Bryan Barber's "Idlewild" is vibrant, alive and full of ideas, which isn't the same, though, as saying that "Idlewild" is a good movie. The Depression Era musical, built around the musical duo Outkast, is as messy and uneven a movie as you're likely to see this fall, a project that infuriates at least as much as it entertains.
"Idlewild" is set in some mystical Georgia town at some undetermined point in the '30s when poverty hadn't impacted African Americans in the South and yet Prohibition was still in effect. The movie's lack of direct reference to the real world is part of Barber's goal -- he wants to create a world in which anything can happen, and in which any kind of musical fusion or artistic expression seems plausible.
Rooster (Antwan "Big Boi" Patton) and Percival (Andre "Andre 3000" Benjamin) are childhood friends whose lives converge at a wild speakeasy called Church. Rooster is a flamboyant singer, philanderer and club manager who's gotten himself into a spot of trouble with violent mobster named Trumpy (Terrence Howard). Percival is a reclusive piano player and employee at his father's (Ben Vereen) funeral home. Percival's life gets complicated when he falls for Angel (Paula Patton), the new singer-with-a-secret at Church.
Glutted with familiar moments and leaden dialogue, "Idlewild" gets its life from the musical numbers, which are written by Patton and Benjamin separately and by Outkast collectively. In the opening scenes at Church -- featuring songs performed by Patton and by Macy Gray -- the film explodes with energy, both from the artists themselves and from athletic choreography by Tony winner Hinton Battle. Barber captures the bodies flying through the air in freeze-frames and flow motion and the camera claims a place on the dance floor as another participant.
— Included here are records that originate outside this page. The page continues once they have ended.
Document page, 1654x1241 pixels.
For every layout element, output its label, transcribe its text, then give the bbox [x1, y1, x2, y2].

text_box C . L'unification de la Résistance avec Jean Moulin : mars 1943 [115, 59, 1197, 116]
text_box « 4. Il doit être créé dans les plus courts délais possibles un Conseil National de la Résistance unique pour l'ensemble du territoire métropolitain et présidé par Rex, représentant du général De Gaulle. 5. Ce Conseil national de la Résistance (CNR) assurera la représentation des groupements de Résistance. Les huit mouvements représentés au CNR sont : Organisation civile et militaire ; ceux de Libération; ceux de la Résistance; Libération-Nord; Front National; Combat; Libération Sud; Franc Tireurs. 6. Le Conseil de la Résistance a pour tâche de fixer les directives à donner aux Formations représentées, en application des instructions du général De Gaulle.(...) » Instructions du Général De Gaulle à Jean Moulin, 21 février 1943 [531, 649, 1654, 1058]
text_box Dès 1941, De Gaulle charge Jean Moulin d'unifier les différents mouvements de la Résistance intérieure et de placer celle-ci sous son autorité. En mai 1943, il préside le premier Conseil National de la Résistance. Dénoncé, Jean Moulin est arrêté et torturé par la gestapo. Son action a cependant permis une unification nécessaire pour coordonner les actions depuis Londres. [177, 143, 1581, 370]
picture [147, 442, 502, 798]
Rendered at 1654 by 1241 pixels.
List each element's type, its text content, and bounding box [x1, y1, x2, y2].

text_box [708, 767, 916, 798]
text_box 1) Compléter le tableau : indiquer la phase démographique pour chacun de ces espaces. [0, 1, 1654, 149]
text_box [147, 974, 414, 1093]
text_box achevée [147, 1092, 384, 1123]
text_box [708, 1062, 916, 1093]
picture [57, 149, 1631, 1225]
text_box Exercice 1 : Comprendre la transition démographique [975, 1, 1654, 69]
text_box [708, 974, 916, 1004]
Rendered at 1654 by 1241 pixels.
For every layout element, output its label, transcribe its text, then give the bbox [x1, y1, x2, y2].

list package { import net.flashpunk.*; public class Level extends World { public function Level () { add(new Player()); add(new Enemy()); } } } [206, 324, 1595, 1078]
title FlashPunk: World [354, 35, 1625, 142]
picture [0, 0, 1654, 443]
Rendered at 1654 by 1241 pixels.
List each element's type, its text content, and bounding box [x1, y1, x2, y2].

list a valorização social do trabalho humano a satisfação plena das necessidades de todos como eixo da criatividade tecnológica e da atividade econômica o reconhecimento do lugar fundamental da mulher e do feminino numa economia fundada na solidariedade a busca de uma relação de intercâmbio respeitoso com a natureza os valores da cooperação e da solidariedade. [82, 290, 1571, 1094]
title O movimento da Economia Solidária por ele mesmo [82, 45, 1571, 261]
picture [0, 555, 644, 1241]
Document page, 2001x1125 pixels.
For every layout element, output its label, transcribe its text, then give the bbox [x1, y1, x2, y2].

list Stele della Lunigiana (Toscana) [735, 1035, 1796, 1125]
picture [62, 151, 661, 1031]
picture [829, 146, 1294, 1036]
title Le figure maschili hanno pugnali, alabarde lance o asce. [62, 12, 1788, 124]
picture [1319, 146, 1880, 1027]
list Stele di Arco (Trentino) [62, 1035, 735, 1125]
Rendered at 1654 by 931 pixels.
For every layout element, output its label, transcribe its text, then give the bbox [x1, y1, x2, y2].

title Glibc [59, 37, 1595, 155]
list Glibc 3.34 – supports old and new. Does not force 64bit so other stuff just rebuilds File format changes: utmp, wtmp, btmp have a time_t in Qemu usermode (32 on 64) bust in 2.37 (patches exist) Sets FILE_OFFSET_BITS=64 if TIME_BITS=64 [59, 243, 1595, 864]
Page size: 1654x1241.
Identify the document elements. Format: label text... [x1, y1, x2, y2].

If only Barber's storytelling had that focus throughout. The integration of songs is never consistent. In addition to the numbers at Church, songs are also played over the soundtrack in the background, plus there are moments where the characters break into song -- sometimes in private, but sometimes in the middle of action scenes. It's a jumble that ultimately becomes distracting.
Although the movie is designed as a showcase for Patton and Benjamin, Barber is regularly upstaging his actors. There doesn't necessarily need to be any judgment in that statement. Patton and Benjamin are both completely competent, but neither stands out as a potential acting star -- Benjamin is certainly more nuanced, Patton more outwardly charismatic -- and it's just as well that Barber resorts to the technical kitchen sink. There are wacky point-of-view shots, black-and-white pictures brought to life, comedy amplified by fast-motion and plenty of other tricks, including animated characters (a rooster on a flask is voiced by Bentley Farnsworth).
The human supporting actors unfortunate draw attention to the liabilities of the leads. Patton has trouble holding the screen opposite Howard and Ving Rhames, while Benjamin is similarly stifled by Vereen and Patton. There's also the oddness of a movie that casts Patton as a singer only to dub her voice (Debra Killings gets the credit), but leaves legends like Vereen and Patti LaBelle in non-musical parts.
Taken in pieces, there's much to be proud of in "Idlewild." I like most of the songs and most the of the visual style and the costumes and production design and some of the acting as well, particularly Howard. "Idlewild" is a movie that shouldn't be dismissed and will probably be overpraised in some circles for its audacity, but aspirations don't equal results in this case.